EXERCISE OBJECTIVE:
Rename "Ford" to "Toyota" throughout the text of the rows below, and give every line back otherwise unchanged. Leave the pictures out of your answer.

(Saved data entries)
┄┄┄┄┄┄┄┄┄┄┄┄┄┄┄┄┄┄┄┄
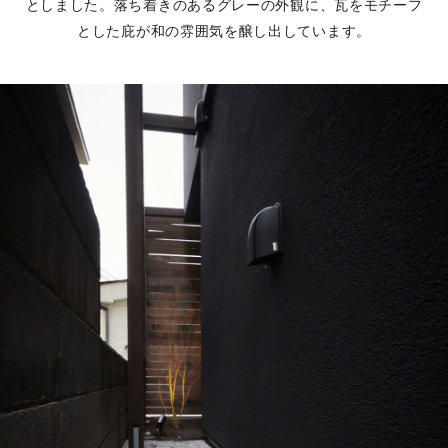
としました。落ち着きのあるグレーの外観に、瓦をモチーフ
とした庇が和の雰囲気を醸し出しています。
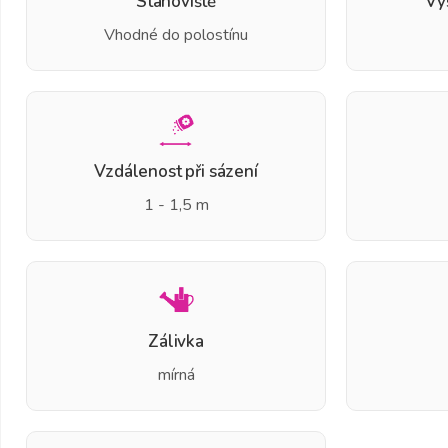
Stanoviště
Vý
Vhodné do polostínu
Vzdálenost při sázení
1 - 1,5 m
Zálivka
mírná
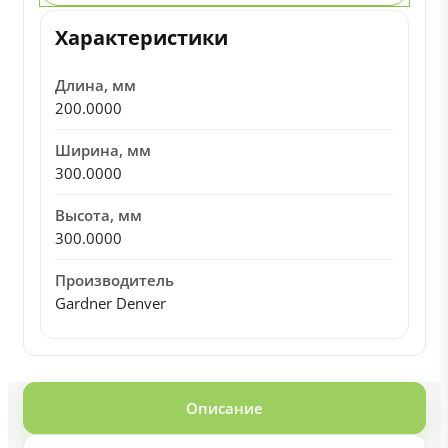
Характеристики
Длина, мм
200.0000
Ширина, мм
300.0000
Высота, мм
300.0000
Производитель
Gardner Denver
Описание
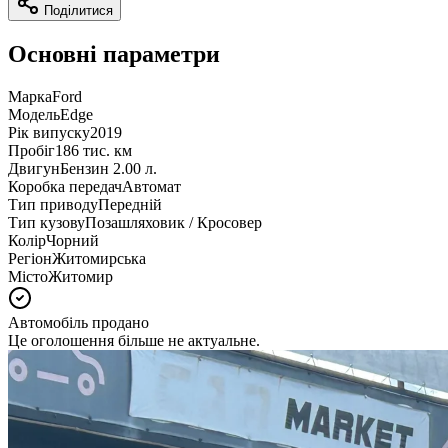
Поділитися
Основні параметри
Марка
Ford
Модель
Edge
Рік випуску
2019
Пробіг
186 тис. км
Двигун
Бензин 2.00 л.
Коробка передач
Автомат
Тип приводу
Передній
Тип кузову
Позашляховик / Кросовер
Колір
Чорний
Регіон
Житомирська
Місто
Житомир
Автомобіль продано
Це оголошення більше не актуальне.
┄┄┄┄┄┄┄┄┄┄┄┄┄┄┄┄┄┄┄┄
EXERCISE ANSWER:
としました。落ち着きのあるグレーの外観に、瓦をモチーフ
とした庇が和の雰囲気を醸し出しています。
Stanoviště
Vý
Vhodné do polostínu
Vzdálenost při sázení
1 - 1,5 m
Zálivka
mírná
Характеристики
Длина, мм
200.0000
Ширина, мм
300.0000
Высота, мм
300.0000
Производитель
Gardner Denver
Описание
Поділитися
Основні параметри
Марка
Toyota
Модель
Edge
Рік випуску
2019
Пробіг
186 тис. км
Двигун
Бензин 2.00 л.
Коробка передач
Автомат
Тип приводу
Передній
Тип кузову
Позашляховик / Кросовер
Колір
Чорний
Регіон
Житомирська
Місто
Житомир
Автомобіль продано
Це оголошення більше не актуальне.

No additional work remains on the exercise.